### WORK ITEM
Could you repeat the whole listing below exactly, omitting any picture it holds?

### SOURCE MATERIAL
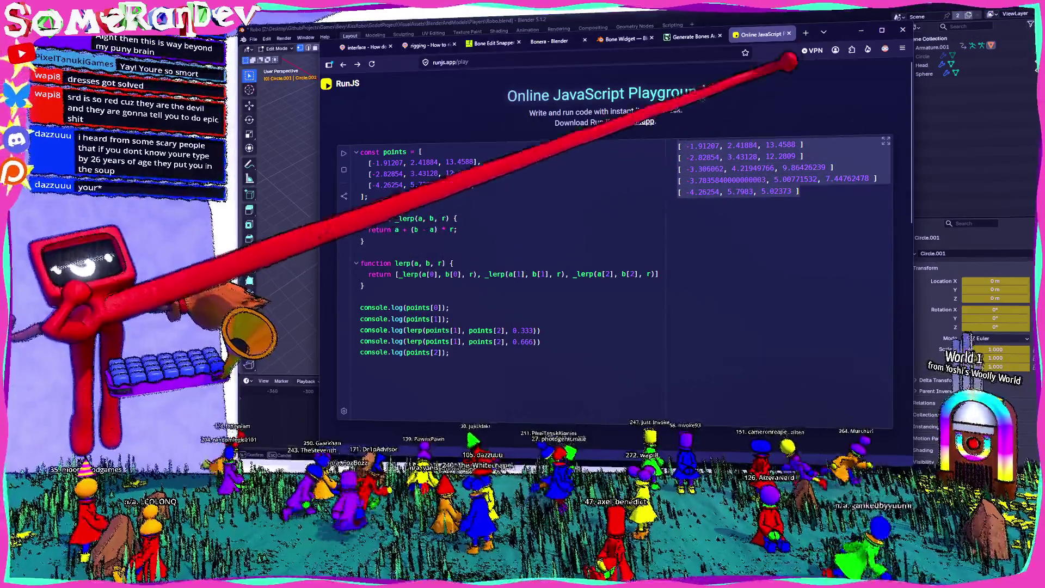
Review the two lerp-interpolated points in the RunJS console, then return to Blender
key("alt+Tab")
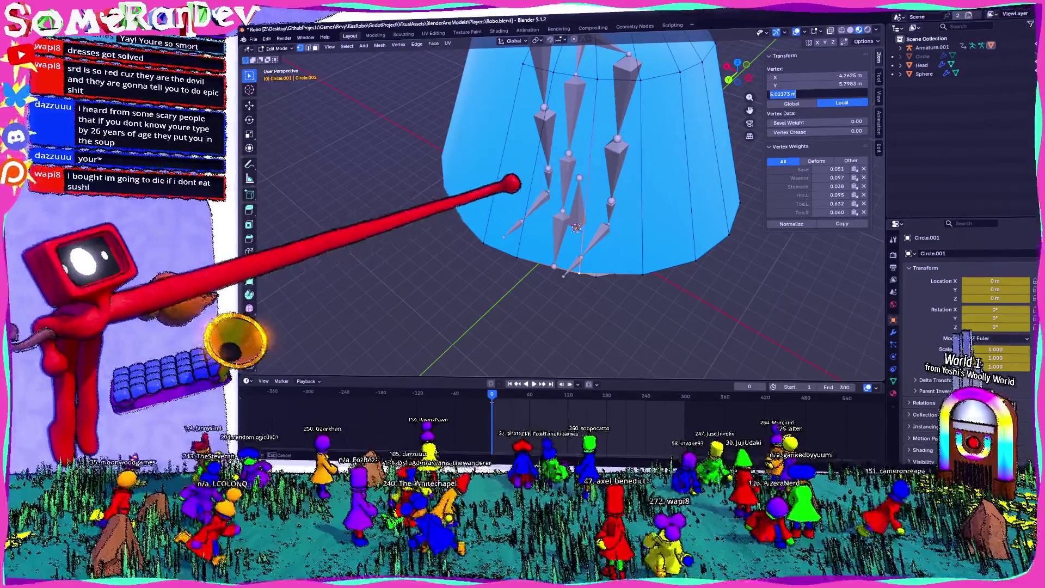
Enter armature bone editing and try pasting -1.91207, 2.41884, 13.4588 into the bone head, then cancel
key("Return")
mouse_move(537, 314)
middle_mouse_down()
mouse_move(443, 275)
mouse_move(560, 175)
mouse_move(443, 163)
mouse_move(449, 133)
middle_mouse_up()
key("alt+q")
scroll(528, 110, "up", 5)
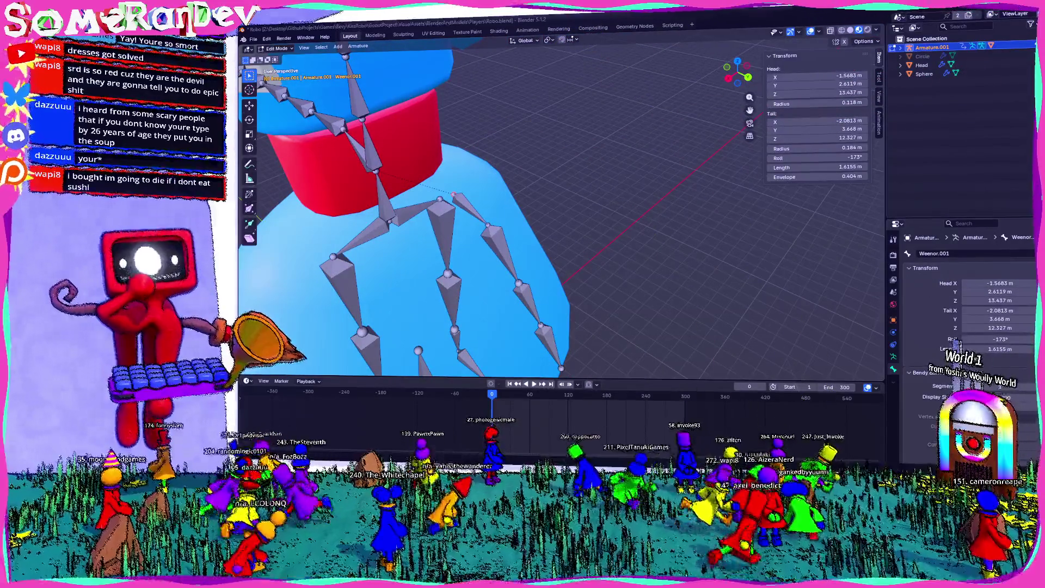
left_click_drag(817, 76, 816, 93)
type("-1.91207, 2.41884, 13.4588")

### TASK RESPONSE
Review the two lerp-interpolated points in the RunJS console, then return to Blender
key("alt+Tab")
Enter armature bone editing and try pasting -1.91207, 2.41884, 13.4588 into the bone head, then cancel
key("Return")
mouse_move(537, 314)
middle_mouse_down()
mouse_move(443, 275)
mouse_move(560, 175)
mouse_move(443, 163)
mouse_move(449, 133)
middle_mouse_up()
key("alt+q")
scroll(528, 110, "up", 5)
left_click_drag(817, 76, 816, 93)
type("-1.91207, 2.41884, 13.4588")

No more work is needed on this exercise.